In addition to declaring tables, the schema declaration can also declare meta-table objects. These are based on database equijoins. Any found row objects can be written/updated just like regular row objects, and if the table relations satisfy certain basic constraints, the join object can also be used to create database records.

This syntax lets you perform equijoins on databases that don't support the JOIN operator (such as early Oracle servers).

The join section consists of an array of hash references, and each of them should look like this:

  name => 'join_name',  # This is the name of the join
  primary => 'tab1',    # Name or alias of primary table in the joins
  tables =>             # Declares the tables to use
  [
    {
      table => 'tab2',  # The name or alias of the secondary table
      columns =>        # Declare how the tables are joined
      {
        col1 => 'col2'  # tab1.col1 = tab2.col2
        col3 => 'col4'  # tab1.col3 = tab2.col4
      },
    },
    {
      table => 'tab3',  # It's okay to join more than two tables
      columns =>        # Declare how the tables are joined
      {
        col3 => 'col4'  # tab1.col3 = tab3.col4
      },
    },
  ],

This declaration would declare a method named join_name that will return an object that can be used to search all of the associated tables at once. The table names or aliases given in the tables array must be defined in the tables section of the schema declaration, or the join object won't work.

If the secondary tables are all joined to the primary table via their respective primary keys, and the secondary tables are all set up to provide primary keys automatically, the join object can also be used to create records in the database.

SOURCE DATA -
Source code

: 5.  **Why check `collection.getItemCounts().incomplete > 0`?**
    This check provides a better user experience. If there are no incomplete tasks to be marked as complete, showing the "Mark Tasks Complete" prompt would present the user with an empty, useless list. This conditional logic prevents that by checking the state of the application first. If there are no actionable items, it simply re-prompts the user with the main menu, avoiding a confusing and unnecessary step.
==
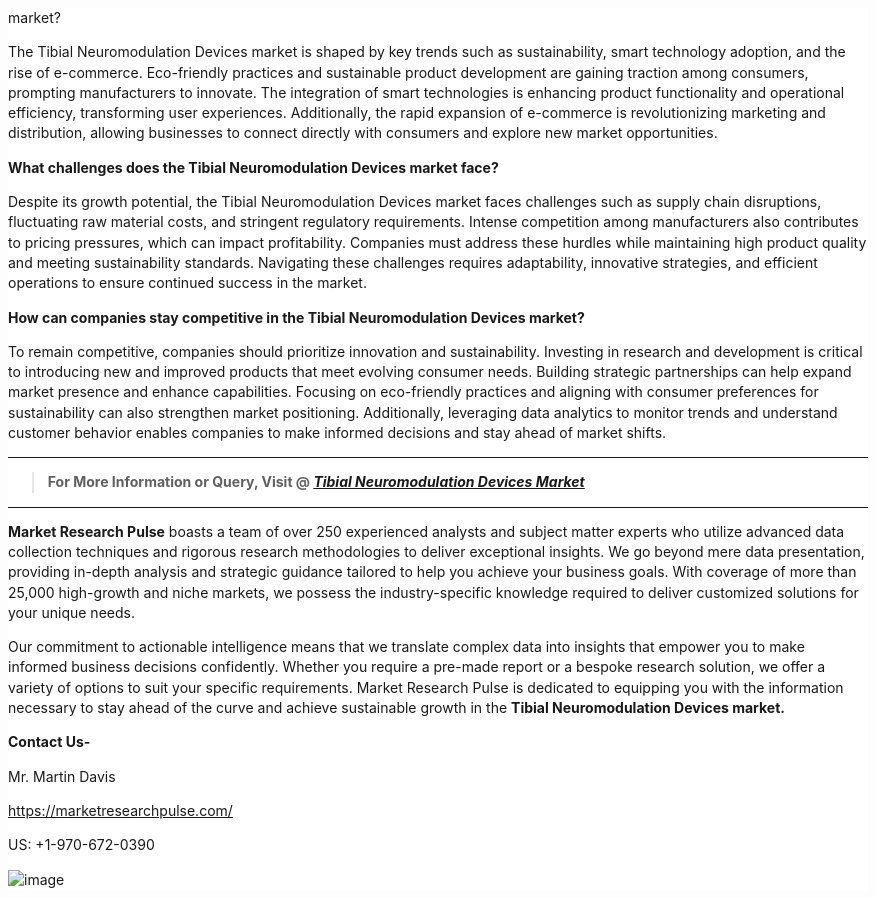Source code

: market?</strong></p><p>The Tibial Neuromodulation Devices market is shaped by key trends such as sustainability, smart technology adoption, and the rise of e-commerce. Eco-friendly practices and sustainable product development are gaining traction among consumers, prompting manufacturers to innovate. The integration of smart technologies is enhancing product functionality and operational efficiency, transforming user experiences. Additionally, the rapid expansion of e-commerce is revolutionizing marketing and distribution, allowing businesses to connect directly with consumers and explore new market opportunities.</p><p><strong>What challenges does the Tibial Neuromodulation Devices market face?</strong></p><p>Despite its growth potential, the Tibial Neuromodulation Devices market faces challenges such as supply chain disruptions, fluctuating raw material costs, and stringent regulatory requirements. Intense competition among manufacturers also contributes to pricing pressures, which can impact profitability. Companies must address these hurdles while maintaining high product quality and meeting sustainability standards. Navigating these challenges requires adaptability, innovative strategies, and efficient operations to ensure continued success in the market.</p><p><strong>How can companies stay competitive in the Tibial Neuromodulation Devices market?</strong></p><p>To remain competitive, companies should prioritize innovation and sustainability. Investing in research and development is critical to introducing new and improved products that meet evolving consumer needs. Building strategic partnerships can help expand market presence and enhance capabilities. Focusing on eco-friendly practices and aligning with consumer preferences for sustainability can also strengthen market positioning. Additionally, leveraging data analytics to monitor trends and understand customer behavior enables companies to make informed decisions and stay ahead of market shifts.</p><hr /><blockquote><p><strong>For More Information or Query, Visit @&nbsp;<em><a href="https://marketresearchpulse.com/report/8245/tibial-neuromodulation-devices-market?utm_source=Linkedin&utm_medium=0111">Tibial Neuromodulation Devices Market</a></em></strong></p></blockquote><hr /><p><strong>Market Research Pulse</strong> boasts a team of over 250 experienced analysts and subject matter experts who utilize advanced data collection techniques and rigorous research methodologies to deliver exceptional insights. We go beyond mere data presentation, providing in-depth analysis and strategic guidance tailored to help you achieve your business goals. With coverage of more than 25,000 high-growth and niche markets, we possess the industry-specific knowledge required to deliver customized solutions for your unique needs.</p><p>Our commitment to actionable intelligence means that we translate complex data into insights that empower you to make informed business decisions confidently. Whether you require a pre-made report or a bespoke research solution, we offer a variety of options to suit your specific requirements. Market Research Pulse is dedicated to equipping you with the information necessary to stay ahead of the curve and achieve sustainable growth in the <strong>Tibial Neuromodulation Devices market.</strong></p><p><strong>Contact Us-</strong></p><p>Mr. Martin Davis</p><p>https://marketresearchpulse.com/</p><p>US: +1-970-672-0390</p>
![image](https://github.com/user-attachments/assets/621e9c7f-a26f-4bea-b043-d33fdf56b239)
--
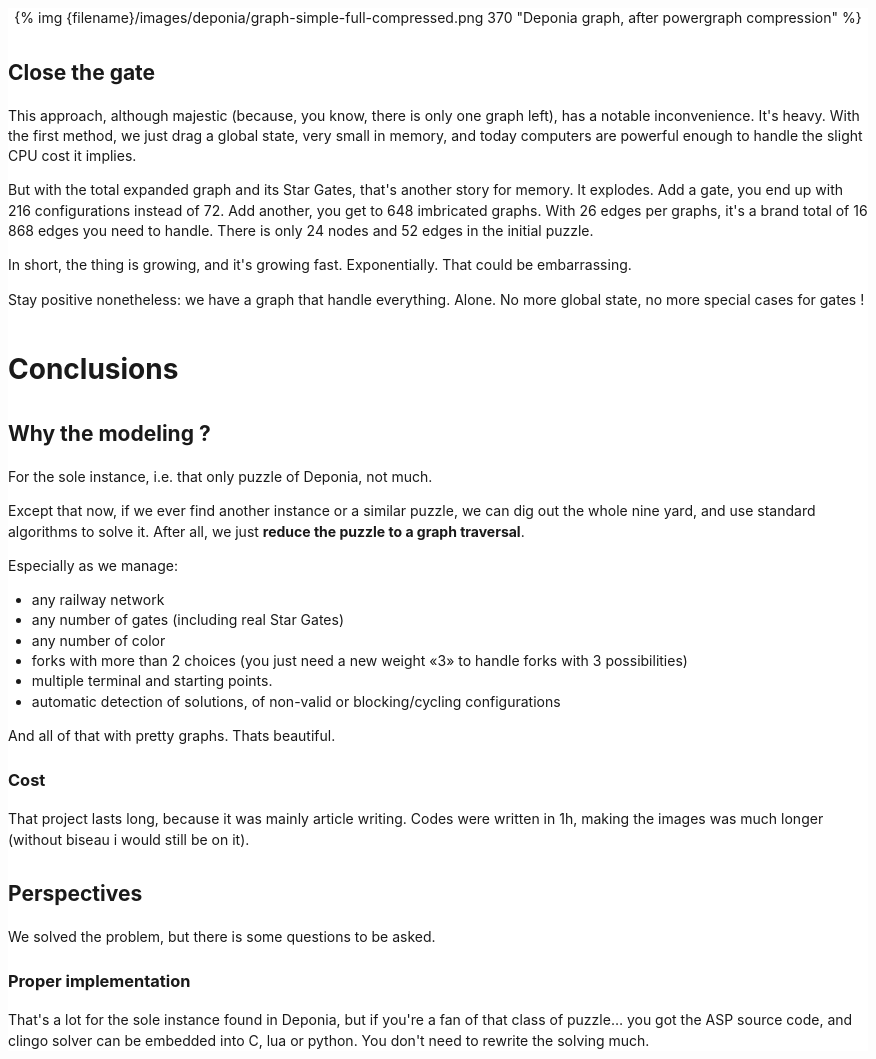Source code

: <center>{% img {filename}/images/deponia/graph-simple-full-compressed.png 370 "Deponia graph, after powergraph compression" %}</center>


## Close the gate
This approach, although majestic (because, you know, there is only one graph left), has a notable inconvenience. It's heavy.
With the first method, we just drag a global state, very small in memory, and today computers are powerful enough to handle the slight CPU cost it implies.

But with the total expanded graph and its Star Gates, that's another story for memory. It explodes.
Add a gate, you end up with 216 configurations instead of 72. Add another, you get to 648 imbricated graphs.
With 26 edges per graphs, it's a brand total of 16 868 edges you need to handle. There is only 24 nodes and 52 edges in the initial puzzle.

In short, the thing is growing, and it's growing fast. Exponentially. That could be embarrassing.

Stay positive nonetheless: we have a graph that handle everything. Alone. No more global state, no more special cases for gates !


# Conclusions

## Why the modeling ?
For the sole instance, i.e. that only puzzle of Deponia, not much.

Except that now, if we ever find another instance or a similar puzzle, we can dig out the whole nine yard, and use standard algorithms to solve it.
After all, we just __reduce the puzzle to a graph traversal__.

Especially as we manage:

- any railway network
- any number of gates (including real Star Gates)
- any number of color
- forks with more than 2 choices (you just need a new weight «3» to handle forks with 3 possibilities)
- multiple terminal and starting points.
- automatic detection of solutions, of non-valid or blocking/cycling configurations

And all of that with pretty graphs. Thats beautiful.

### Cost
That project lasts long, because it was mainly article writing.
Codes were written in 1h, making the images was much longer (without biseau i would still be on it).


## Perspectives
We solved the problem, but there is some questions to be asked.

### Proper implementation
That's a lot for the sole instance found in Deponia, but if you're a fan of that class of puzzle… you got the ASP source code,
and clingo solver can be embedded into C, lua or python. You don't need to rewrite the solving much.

TO-DO ITEM A -
Answer these about the text on join declarations:
(i) Which operator do some databases, such as early Oracle servers, not support?
(ii) Where must the table names or aliases in the tables array be defined?
(iii) What is the name of the method that the sample declaration would declare?
TO-DO ITEM B - Return the part of the text on join declarations starting with "This declaration would" and going on through "object won't work.".
Work only from the text on join declarations.

WORKED SOLUTION A -
(i) The JOIN operator.
(ii) In the tables section of the schema declaration.
(iii) join_name.

WORKED SOLUTION B -
This declaration would declare a method named join_name that will return an object that can be used to search all of the associated tables at once. The table names or aliases given in the tables array must be defined in the tables section of the schema declaration, or the join object won't work.